The action is driven by the beginning of a new Fifth Season. Our heroine, Essun, fights for herself, her people, and her family. I don’t want to say more than that about the plot. The Broken Earth trilogy really is that good. They are highly recommended.

History-ish, not really science fiction

The Underground Railroad

The Underground Railroad was, as we all learned in history class, the network of people who helped slaves escape the American South. In Whitehead’s book, the railroad is a real thing, with tracks and trains running at irregular intervals to which people away to the next station.
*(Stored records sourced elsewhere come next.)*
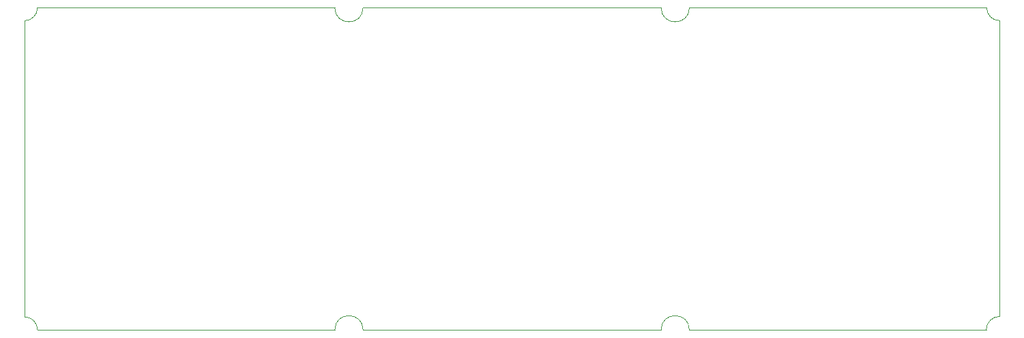
<source format=gbr>
%TF.GenerationSoftware,KiCad,Pcbnew,8.0.4*%
%TF.CreationDate,2024-08-12T18:32:05+02:00*%
%TF.ProjectId,PowerAmplifier,506f7765-7241-46d7-906c-69666965722e,rev?*%
%TF.SameCoordinates,Original*%
%TF.FileFunction,Profile,NP*%
%FSLAX46Y46*%
G04 Gerber Fmt 4.6, Leading zero omitted, Abs format (unit mm)*
G04 Created by KiCad (PCBNEW 8.0.4) date 2024-08-12 18:32:05*
%MOMM*%
%LPD*%
G01*
G04 APERTURE LIST*
%TA.AperFunction,Profile*%
%ADD10C,0.050000*%
%TD*%
G04 APERTURE END LIST*
D10*
X91350000Y-80000000D02*
G75*
G02*
X89750000Y-81600000I-1600000J0D01*
G01*
X131750000Y-120000000D02*
X168750000Y-120000000D01*
X172250000Y-120000000D02*
X209100000Y-120000000D01*
X210750000Y-118350000D02*
X210750000Y-81600000D01*
X128250000Y-120000000D02*
G75*
G02*
X131750000Y-120000000I1750000J0D01*
G01*
X128250000Y-80000000D02*
X91350000Y-80000000D01*
X209100000Y-120000000D02*
G75*
G02*
X210750000Y-118350000I1650000J0D01*
G01*
X168750000Y-80000000D02*
X131750000Y-80000000D01*
X172250000Y-80000000D02*
G75*
G02*
X168750000Y-80000000I-1750000J0D01*
G01*
X168750000Y-120000000D02*
G75*
G02*
X172250000Y-120000000I1750000J0D01*
G01*
X91350000Y-120000000D02*
X128250000Y-120000000D01*
X89750000Y-81600000D02*
X89750000Y-118400000D01*
X89750000Y-118400000D02*
G75*
G02*
X91350000Y-120000000I0J-1600000D01*
G01*
X131750000Y-80000000D02*
G75*
G02*
X128250000Y-80000000I-1750000J0D01*
G01*
X210750000Y-81600000D02*
G75*
G02*
X209150000Y-80000000I0J1600000D01*
G01*
X209150000Y-80000000D02*
X172250000Y-80000000D01*
M02*

</source>
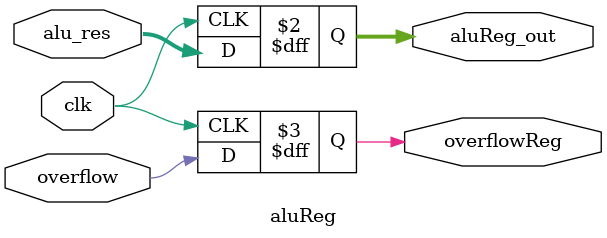
<source format=v>
module aluReg(clk, alu_res, aluReg_out, overflow, overflowReg);
  input clk;
  input [31:0] alu_res;
  input overflow;
  output reg [31:0] aluReg_out;
  output reg overflowReg;
  
  always@(posedge clk)
  begin
    aluReg_out <= alu_res;
    overflowReg <= overflow;
  end
  
endmodule


</source>
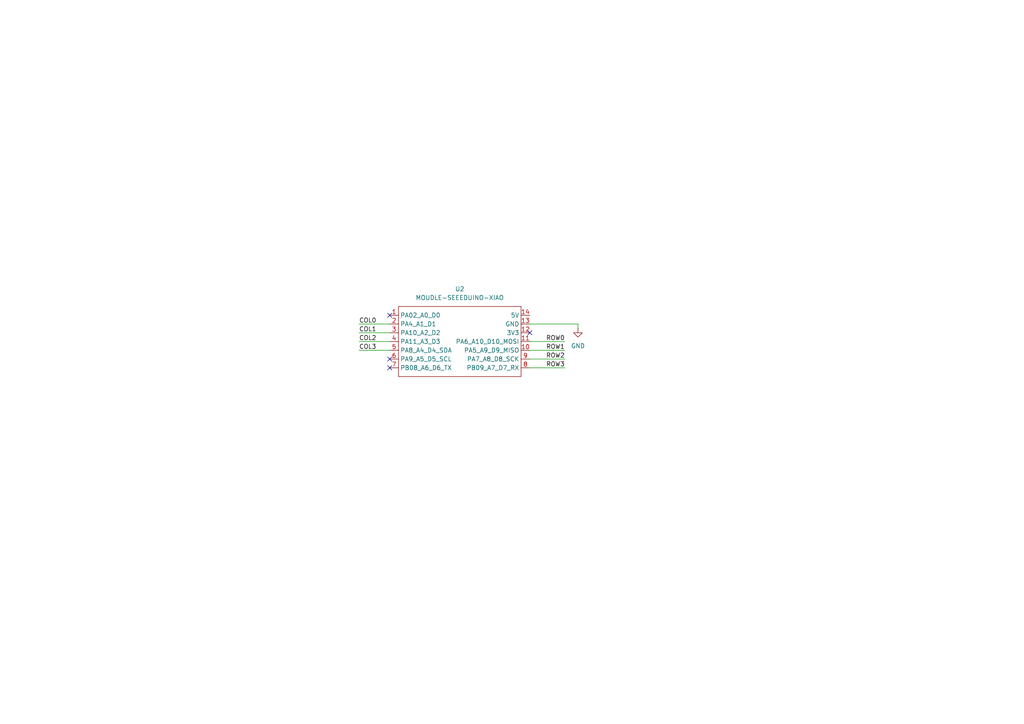
<source format=kicad_sch>
(kicad_sch
	(version 20250114)
	(generator "eeschema")
	(generator_version "9.0")
	(uuid "b78ad46b-20b8-451c-95c1-8476ea628913")
	(paper "A4")
	
	(no_connect
		(at 113.03 104.14)
		(uuid "456963f7-d27a-4843-b9f5-b9aec18f66ed")
	)
	(no_connect
		(at 113.03 91.44)
		(uuid "78ed2596-c256-4460-a445-ed832337c892")
	)
	(no_connect
		(at 113.03 106.68)
		(uuid "8c5791c0-0644-4a9a-b19a-4445e8fb42e1")
	)
	(no_connect
		(at 153.67 96.52)
		(uuid "af653b4b-cfd4-479a-a4d8-b81a064d8e9d")
	)
	(wire
		(pts
			(xy 153.67 101.6) (xy 163.83 101.6)
		)
		(stroke
			(width 0)
			(type default)
		)
		(uuid "2e6f7ca1-826d-4865-89a5-3402d8dc85f0")
	)
	(wire
		(pts
			(xy 153.67 104.14) (xy 163.83 104.14)
		)
		(stroke
			(width 0)
			(type default)
		)
		(uuid "484fe4a2-cd26-4a21-b41a-8107a7eb1f92")
	)
	(wire
		(pts
			(xy 104.14 99.06) (xy 113.03 99.06)
		)
		(stroke
			(width 0)
			(type default)
		)
		(uuid "62406546-339f-4047-a15f-0817954729d8")
	)
	(wire
		(pts
			(xy 104.14 96.52) (xy 113.03 96.52)
		)
		(stroke
			(width 0)
			(type default)
		)
		(uuid "7b4428f8-d91f-4987-95ee-c08b70fed4ef")
	)
	(wire
		(pts
			(xy 153.67 99.06) (xy 163.83 99.06)
		)
		(stroke
			(width 0)
			(type default)
		)
		(uuid "805b3fc5-2de2-40ee-834b-e2077390d7fa")
	)
	(wire
		(pts
			(xy 104.14 93.98) (xy 113.03 93.98)
		)
		(stroke
			(width 0)
			(type default)
		)
		(uuid "834e9e55-f95f-4f14-9d81-755abeba5654")
	)
	(wire
		(pts
			(xy 167.64 93.98) (xy 167.64 95.25)
		)
		(stroke
			(width 0)
			(type default)
		)
		(uuid "a37b1f6a-2f91-4f46-8648-f09c0a3f5601")
	)
	(wire
		(pts
			(xy 104.14 101.6) (xy 113.03 101.6)
		)
		(stroke
			(width 0)
			(type default)
		)
		(uuid "e8b83158-4c46-4551-81b8-c3d21a1c53b7")
	)
	(wire
		(pts
			(xy 153.67 93.98) (xy 167.64 93.98)
		)
		(stroke
			(width 0)
			(type default)
		)
		(uuid "f63cc7d7-7cda-490b-8f5a-3a5cb01fa259")
	)
	(wire
		(pts
			(xy 153.67 106.68) (xy 163.83 106.68)
		)
		(stroke
			(width 0)
			(type default)
		)
		(uuid "fa4d526f-3adc-4bc3-86c8-5daf13e937d7")
	)
	(label "ROW0"
		(at 163.83 99.06 180)
		(effects
			(font
				(size 1.27 1.27)
			)
			(justify right bottom)
		)
		(uuid "3915a814-5a18-4d90-ab5e-eb0eaf94c0c5")
	)
	(label "COL2"
		(at 104.14 99.06 0)
		(effects
			(font
				(size 1.27 1.27)
			)
			(justify left bottom)
		)
		(uuid "3dff3de9-10a3-4a55-bef5-caf05425925e")
	)
	(label "COL1"
		(at 104.14 96.52 0)
		(effects
			(font
				(size 1.27 1.27)
			)
			(justify left bottom)
		)
		(uuid "44ce5529-4d1d-4d29-8f45-1b678d0626c5")
	)
	(label "ROW2"
		(at 163.83 104.14 180)
		(effects
			(font
				(size 1.27 1.27)
			)
			(justify right bottom)
		)
		(uuid "a3c14aab-00a4-4d79-b424-15e0f715af35")
	)
	(label "COL0"
		(at 104.14 93.98 0)
		(effects
			(font
				(size 1.27 1.27)
			)
			(justify left bottom)
		)
		(uuid "a7b96774-eed7-4db6-b5b7-a81a0db05bbb")
	)
	(label "ROW1"
		(at 163.83 101.6 180)
		(effects
			(font
				(size 1.27 1.27)
			)
			(justify right bottom)
		)
		(uuid "c8e63265-81e0-4615-a09b-0c623357b59a")
	)
	(label "ROW3"
		(at 163.83 106.68 180)
		(effects
			(font
				(size 1.27 1.27)
			)
			(justify right bottom)
		)
		(uuid "ca650fbf-36cf-41a5-abb7-6ef6533886d1")
	)
	(label "COL3"
		(at 104.14 101.6 0)
		(effects
			(font
				(size 1.27 1.27)
			)
			(justify left bottom)
		)
		(uuid "f1119229-4702-4651-af81-3db51a1b0db5")
	)
	(symbol
		(lib_id "power:GND")
		(at 167.64 95.25 0)
		(unit 1)
		(exclude_from_sim no)
		(in_bom yes)
		(on_board yes)
		(dnp no)
		(fields_autoplaced yes)
		(uuid "af01e461-3ad8-4af3-a901-7f8c05127706")
		(property "Reference" "#PWR02"
			(at 167.64 101.6 0)
			(effects
				(font
					(size 1.27 1.27)
				)
				(hide yes)
			)
		)
		(property "Value" "GND"
			(at 167.64 100.33 0)
			(effects
				(font
					(size 1.27 1.27)
				)
			)
		)
		(property "Footprint" ""
			(at 167.64 95.25 0)
			(effects
				(font
					(size 1.27 1.27)
				)
				(hide yes)
			)
		)
		(property "Datasheet" ""
			(at 167.64 95.25 0)
			(effects
				(font
					(size 1.27 1.27)
				)
				(hide yes)
			)
		)
		(property "Description" "Power symbol creates a global label with name \"GND\" , ground"
			(at 167.64 95.25 0)
			(effects
				(font
					(size 1.27 1.27)
				)
				(hide yes)
			)
		)
		(pin "1"
			(uuid "91233934-08da-4376-bfc3-c83b2144b684")
		)
		(instances
			(project "NordBoard"
				(path "/7cf7f72d-7ab1-4807-b592-339093d5ca44/7e48f610-41a3-4552-82fa-dd005ce074be/440ec342-0575-4380-a531-300cfa5fbe6d"
					(reference "#PWR02")
					(unit 1)
				)
			)
		)
	)
	(symbol
		(lib_id "XIAO_RP2040:MOUDLE-SEEEDUINO-XIAO")
		(at 132.08 99.06 0)
		(unit 1)
		(exclude_from_sim no)
		(in_bom yes)
		(on_board yes)
		(dnp no)
		(uuid "ed563f76-0ba9-45dc-89f3-a5ff0fec9b33")
		(property "Reference" "U2"
			(at 133.35 83.82 0)
			(effects
				(font
					(size 1.27 1.27)
				)
			)
		)
		(property "Value" "MOUDLE-SEEEDUINO-XIAO"
			(at 133.35 86.36 0)
			(effects
				(font
					(size 1.27 1.27)
				)
			)
		)
		(property "Footprint" "Seeed Studio XIAO Series Library:XIAO-RP2040-DIP"
			(at 115.57 96.52 0)
			(effects
				(font
					(size 1.27 1.27)
				)
				(hide yes)
			)
		)
		(property "Datasheet" ""
			(at 115.57 96.52 0)
			(effects
				(font
					(size 1.27 1.27)
				)
				(hide yes)
			)
		)
		(property "Description" ""
			(at 132.08 99.06 0)
			(effects
				(font
					(size 1.27 1.27)
				)
				(hide yes)
			)
		)
		(pin "13"
			(uuid "de3843f0-9a3d-4763-9a0a-b95f45fe5cd5")
		)
		(pin "9"
			(uuid "e91e7fb0-bd2a-4b27-a9e8-19118c91f61a")
		)
		(pin "1"
			(uuid "d74a4448-3686-40a6-940a-f707fe7662c8")
		)
		(pin "11"
			(uuid "07802b92-742b-4c35-90cf-449607df03fc")
		)
		(pin "12"
			(uuid "8ce08070-8f4e-4fb6-bdcd-e5d84bb5f275")
		)
		(pin "5"
			(uuid "fccbe535-cec5-41f0-a93f-2780d56e769b")
		)
		(pin "3"
			(uuid "fd962480-f663-4942-b6d4-0dbc59833358")
		)
		(pin "6"
			(uuid "2d0f342e-d47f-453d-94ad-09c01c3416c2")
		)
		(pin "14"
			(uuid "14d4ed99-a988-4914-81ee-d5b9d168d3fc")
		)
		(pin "4"
			(uuid "350635eb-532c-47cf-adf1-5b18588139da")
		)
		(pin "2"
			(uuid "4d161473-4a65-4223-8c76-71092cda0833")
		)
		(pin "8"
			(uuid "d22c1163-e153-4f56-b5e6-4f9eff5a7a5d")
		)
		(pin "10"
			(uuid "2f088263-fd84-4e44-9213-b321e17a6b09")
		)
		(pin "7"
			(uuid "6199c68a-4e85-47c9-8fe5-6c33767e87fc")
		)
		(instances
			(project "NordBoard"
				(path "/7cf7f72d-7ab1-4807-b592-339093d5ca44/7e48f610-41a3-4552-82fa-dd005ce074be/440ec342-0575-4380-a531-300cfa5fbe6d"
					(reference "U2")
					(unit 1)
				)
			)
		)
	)
)

</source>
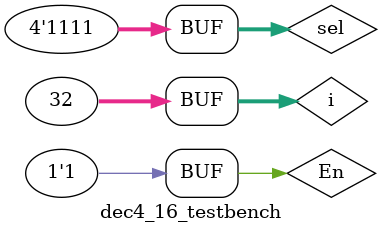
<source format=sv>


`timescale 1ns/10ps

module dec4_16 (DataOut, sel, En);
	output logic [15:0] DataOut;
	input  logic [3:0] sel;
   input  logic En;
	
	logic [3:0] v;
	
	dec2_4 dec1 (.DataOut(v), .sel(sel[3:2]), .En(En));
	dec2_4 dec2 (.DataOut(DataOut[3:0]),   .sel(sel[1:0]), .En(v[0]));
	dec2_4 dec3 (.DataOut(DataOut[7:4]),   .sel(sel[1:0]), .En(v[1]));
	dec2_4 dec4 (.DataOut(DataOut[11:8]),  .sel(sel[1:0]), .En(v[2]));
	dec2_4 dec5 (.DataOut(DataOut[15:12]), .sel(sel[1:0]), .En(v[3]));
endmodule

module dec4_16_testbench();
  logic [15:0] DataOut;
  logic [3:0] sel;
  logic En;

  dec4_16 dut (.DataOut, .sel, .En);

  integer i;
  initial begin
    for(i=0; i<32; i++) begin
      {En, sel} = i; #10;
    end
  end
endmodule 

</source>
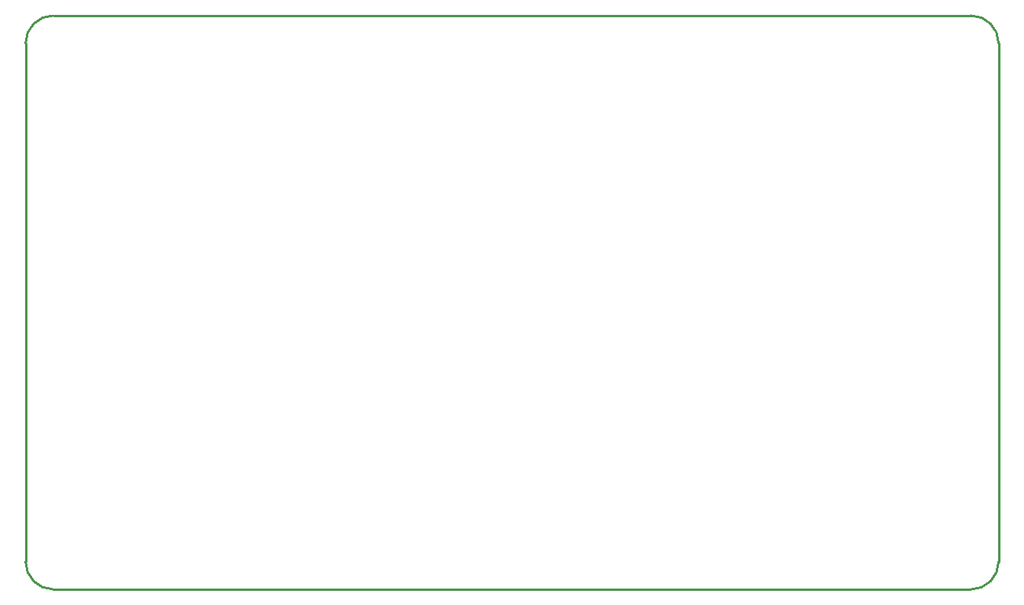
<source format=gbr>
%TF.GenerationSoftware,Altium Limited,Altium Designer,22.0.2 (36)*%
G04 Layer_Color=1265191*
%FSLAX45Y45*%
%MOMM*%
%TF.SameCoordinates,A85A4143-1F01-4578-B965-72C63468A48A*%
%TF.FilePolarity,Positive*%
%TF.FileFunction,Other,Board_Outline*%
%TF.Part,Single*%
G01*
G75*
%TA.AperFunction,NonConductor*%
%ADD59C,0.25400*%
D59*
X0Y5700000D02*
G03*
X-300000Y5400000I0J-300000D01*
G01*
Y-200000D02*
G03*
X0Y-500000I300000J0D01*
G01*
X9900000D02*
G03*
X10200000Y-200000I0J300000D01*
G01*
Y5400000D02*
G03*
X9900000Y5700000I-300000J0D01*
G01*
X0D02*
X9900000D01*
X-300000Y-200000D02*
Y5400000D01*
X-2Y-499998D02*
X9900003D01*
X10199999Y-200001D02*
Y5400000D01*
%TF.MD5,6491343eb6da8631f8764e60d0d80978*%
M02*

</source>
Cora is a third-generation slave who decides to use the railroad to escape once it becomes clear that rape is in her immediate future. She runs from Georgia to the Carolinas, to Tennessee, to Indiana to show all of the different ways to be enslaved: plantation labor, in the city (the work program she’s in turns out to be part of a larger eugenics plan), hiding in a small nook in a hot summer attic for weeks on end.

She’s pursued by Ridgeway, a slave catcher by nature. He’s evil and wears a necklace of human ears to show that he’s also somewhat deranged.

There’s death all over this book. Cora kills a young man who is part of a search party that temporarily catches up with her and her two fellow escapees. Ridgeway kills so many people as he hunts Cora. The town where she hides in the attic regularly lynches anyone even suspected of helping blacks.

Slavery and racism are ugly, violent, brutal things. The Underground Railroad makes that clear. It makes me, the white reader, feel guilty and uncomfortable. And it should. Slavery is one of the foundational sins of America, something we have never fully atoned for. Listening to its stories, bearing witness to something I’ve been taught to look away from is a start. But only a start.